The notion of strangeness
His work on the theory of weak and electromagnetic interactions led to a new classification scheme for hadrons or strongly interacting particles. It explained a phenomenon called “strangeness.” Gell-Mann postulated that the number of strange particles in a beam would indicate how much “strangeness” it carried. Murray Gell-Mann also noted the pattern in hadrons containing an odd number of either quarks or antiquarks, known as baryons and antibaryons, respectively. These structures were originally dub A (antiproton) and B (proton) by Gell-Mann based on their physical characteristics.
The quark model
Using the principle of the conservation of strangeness, Murray Gell-Mann and his collaborators constructed a model of baryons based on three fractionally charged objects called quarks. They proposed that the different baryons are composed of different combinations of quarks. For example, a proton contains two up quarks and one down quark while a neutron contains one up quark and two down quarks.

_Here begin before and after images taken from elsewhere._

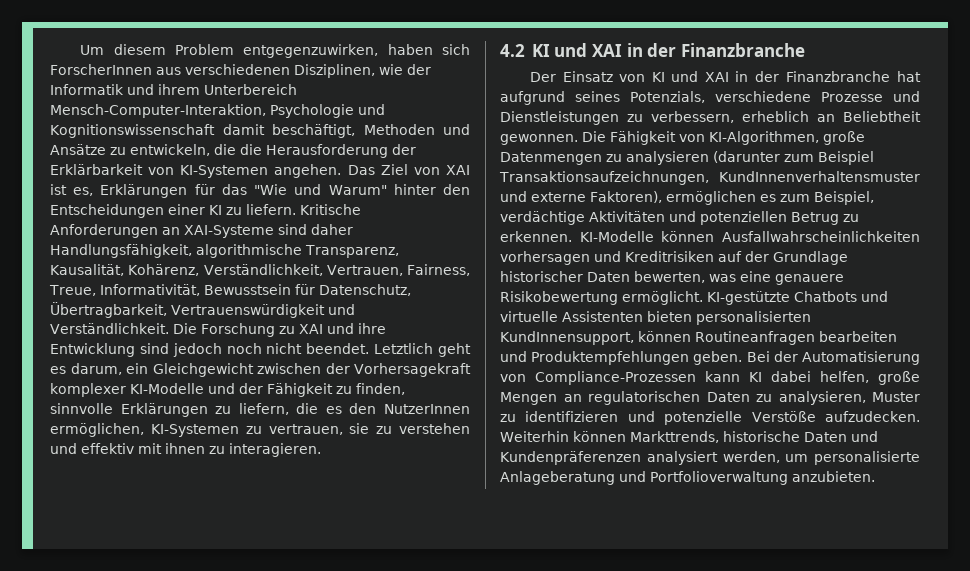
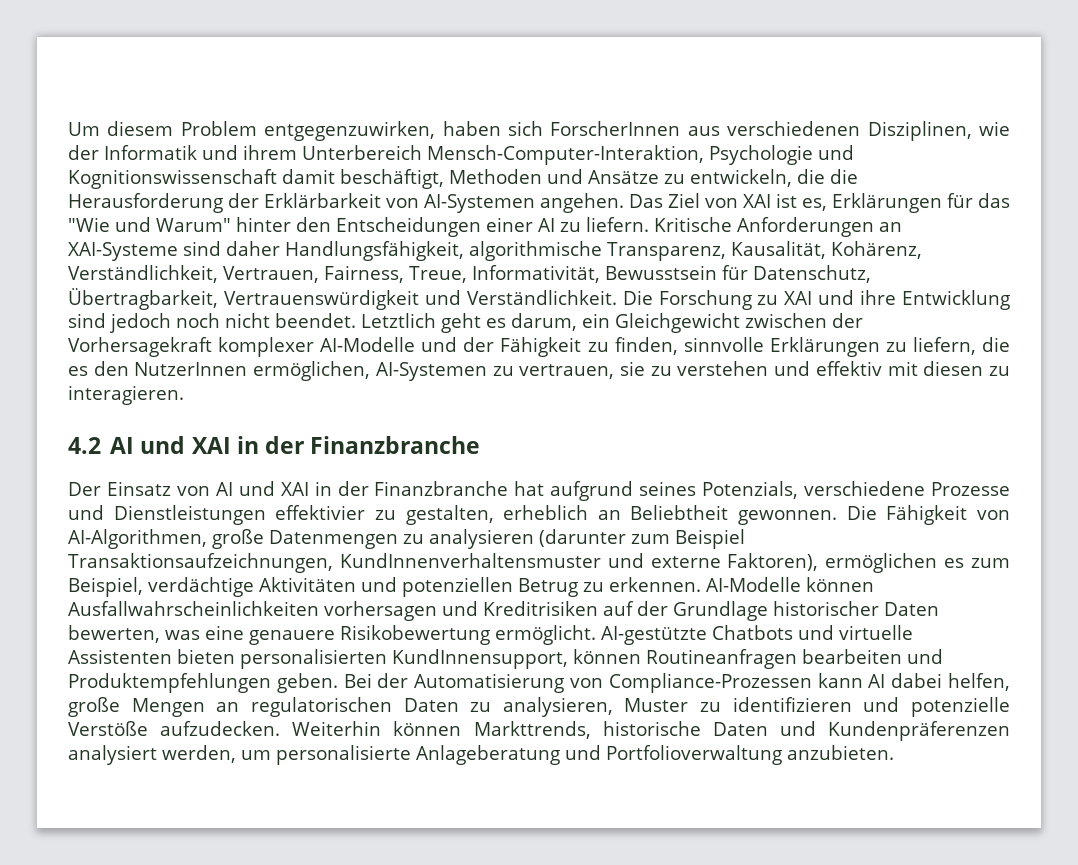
[180,165,269,178] KI-Systemen -> [424,194,535,213] AI-Systemen
[209,205,222,215] KI -> [538,218,555,232] AI
[130,383,204,394] KI-Modelle -> [320,337,416,352] AI-Modelle
[150,424,239,437] KI-Systemen -> [375,362,487,381] AI-Systemen
[165,443,205,454] ihnen -> [923,361,984,376] diesen
[531,44,550,57] KI -> [110,437,135,454] AI
[651,72,665,82] KI -> [215,482,233,496] AI
[627,111,734,123] zu verbessern, -> [275,505,494,525] effektivier zu gestalten,
[708,131,819,145] KI-Algorithmen, -> [68,529,207,549] AI-Algorithmen,
[579,231,654,242] KI-Modelle -> [706,577,801,592] AI-Modelle
[707,291,790,305] KI-gestützte -> [601,626,707,645] AI-gestützte
[749,372,762,382] KI -> [868,674,886,688] AI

After publishing their original paper in 1964, Gell-Mann and collaborators worked to refine their model by including another type of particle called hyperons to explain other observed phenomena.
The sigma model of pions
In their study of the weak interactions, Gell-Mann’s collaborators at Brookhaven National Laboratory took note of what they called sigma particles. These particles are now know to be identical to the charge pions. The idea behind this was that the masses of the sigma particles and pions should be similar. This led to a new model for particle physics called “supersymmetry”. Pions are much heavier than previously thought, a fact discovered during Gell-Mann’s research at Brookhaven.
Murray Gell-Mann and his collaborators continued their studies on weak interactions by examining what would happen when two pions collided.

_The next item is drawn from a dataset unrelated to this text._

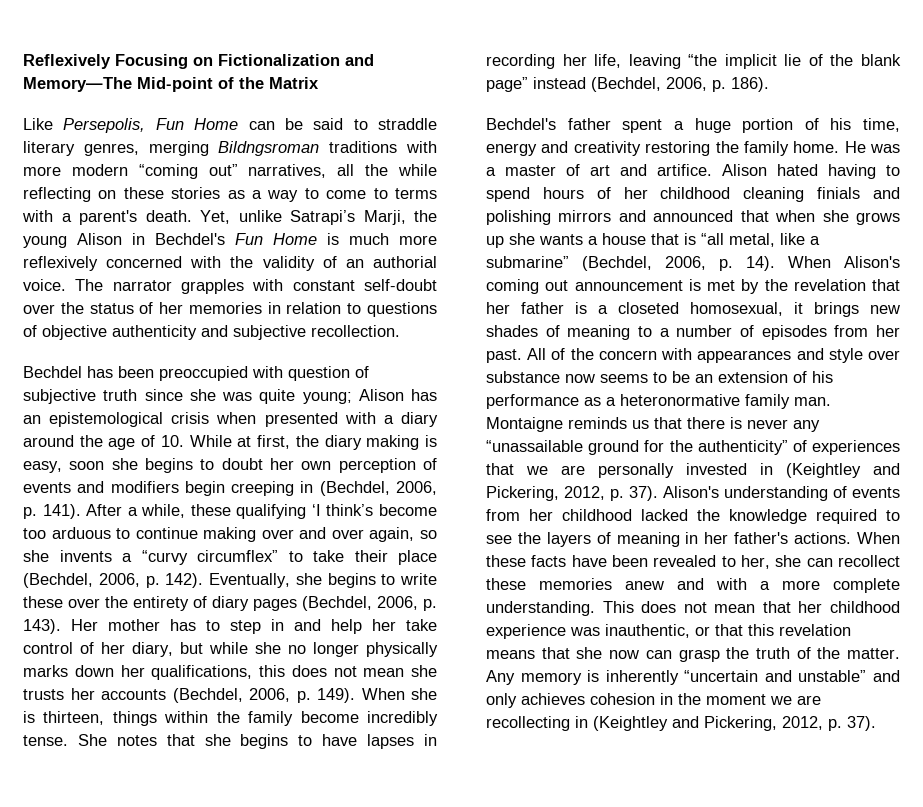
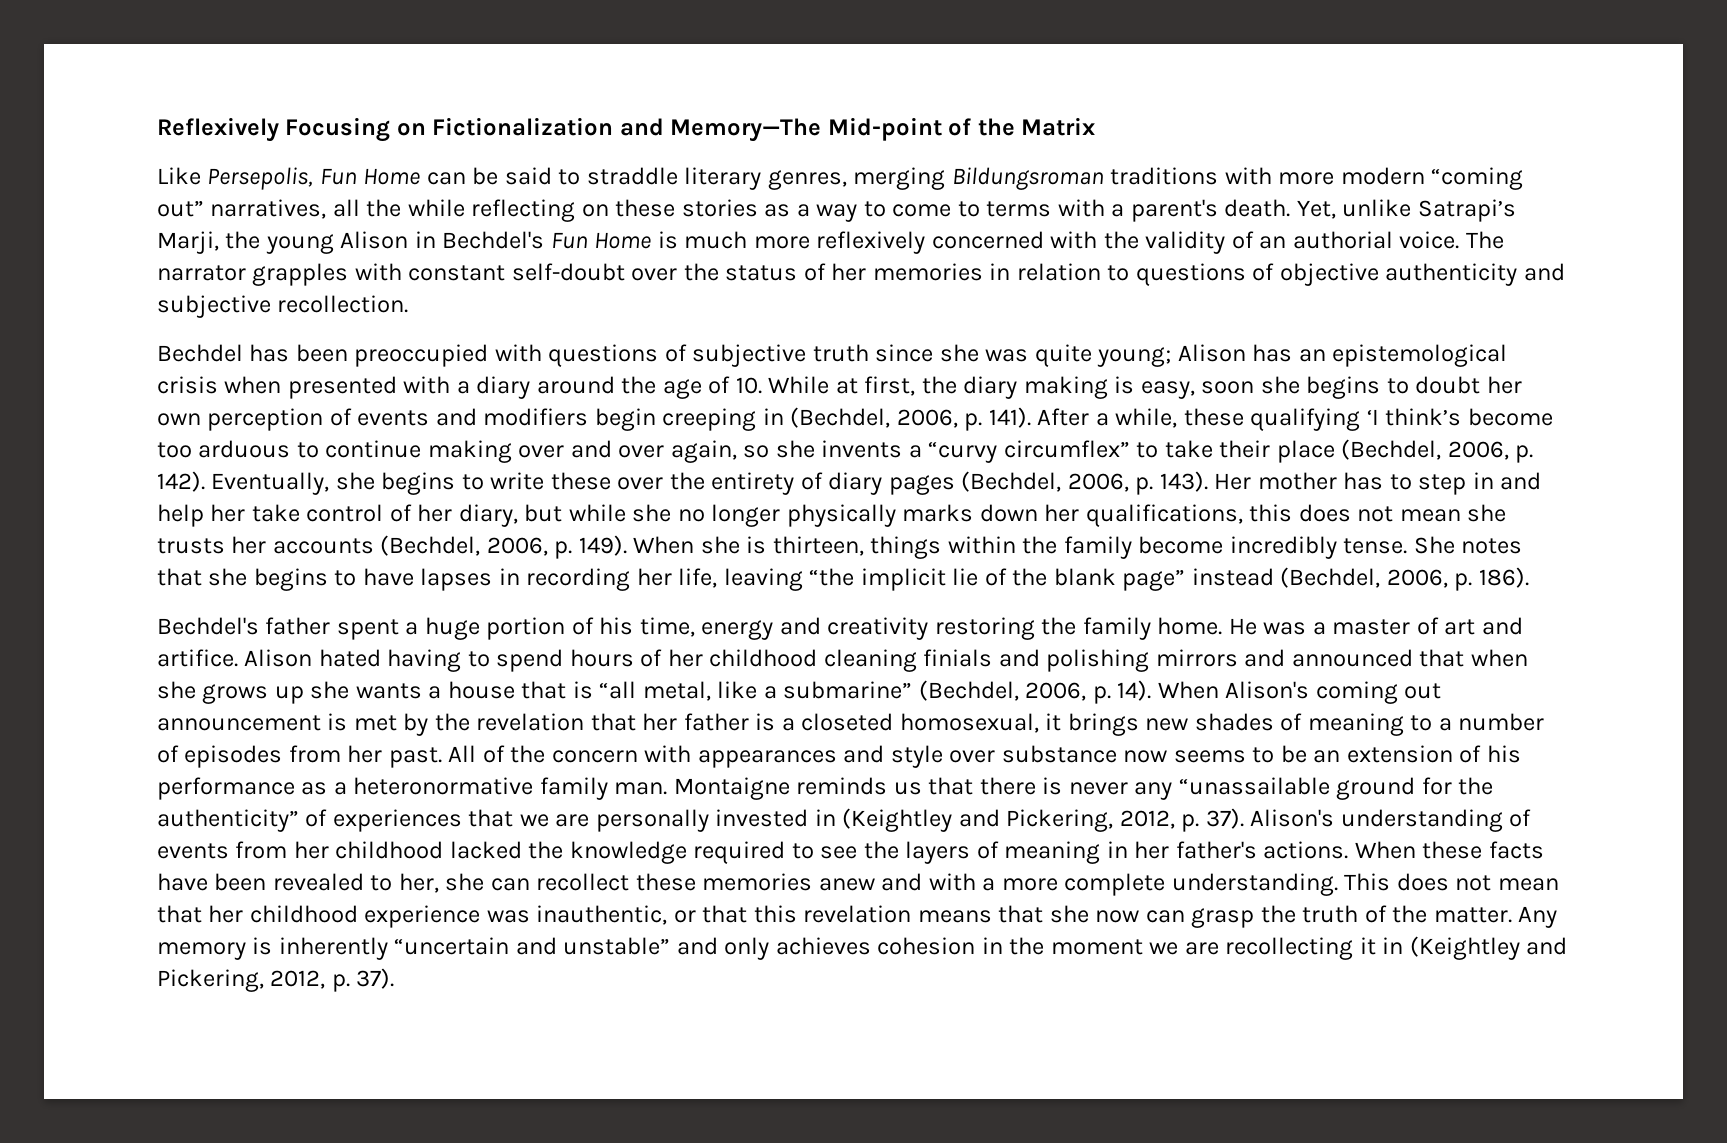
[218,141,320,156] Bildngsroman -> [951,167,1104,190] Bildungsroman
[288,366,350,381] question -> [548,344,659,367] questions
(570, 723) none -> [1359,937,1376,955] it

Gell-Mann has been active in the development of complexity science. Both as a scientific concept and as a field of study. Murray Gell-Mann is one of the founders of the Santa Fe Institute and has received its five-year research achievement award.
The Gell-Mann Amnesia effect
In 1964, Gell-Mann proposed that it should be possible to classify particles based on their strangeness number, ys. His collaborators at Brookhaven National Laboratory found that. There were many more baryons than could be account for using this theory. Gell-Mann called this phenomenon “the eightfold way”, or “octet rule”.
Gell-Mann is also known for his work on the foundations of quantum field theory. While working at Brandeis University together with Richard Feynman, Murray Gell-Mann first published a paper that formulated what is now called the Gell-Mann-Lewosky theorem, which states that “if the total spin S of all elementary particles in a model is an integer multiple of 2e (negative), then the theory cannot be renormalized”. In other words, this theorem shows that any well-defined quantum theory needs to be renormalizable if it is to describe elementary particles.
Awards and Honors
In 1960 Murray Gell-Mann was award a Sloan Fellowship and in 1969 he receive the Nobel Prize in Physics. Gell-Mann has received a number of honorary doctorates from other academies.
Giving back to the community
Gell-Mann is an active philanthropist who has been involve with his alma mater, Caltech, for over forty years. Murray Gell-Mann established the Gell-Mann Distinguished Scholar Award at Caltech to recognize outstanding research by members of its faculty. In addition, he served as chair of the board of trustees at Oxfam America from 1996 to 2004. While also remaining as a trustee of Yale’s board until his term expired in 2008.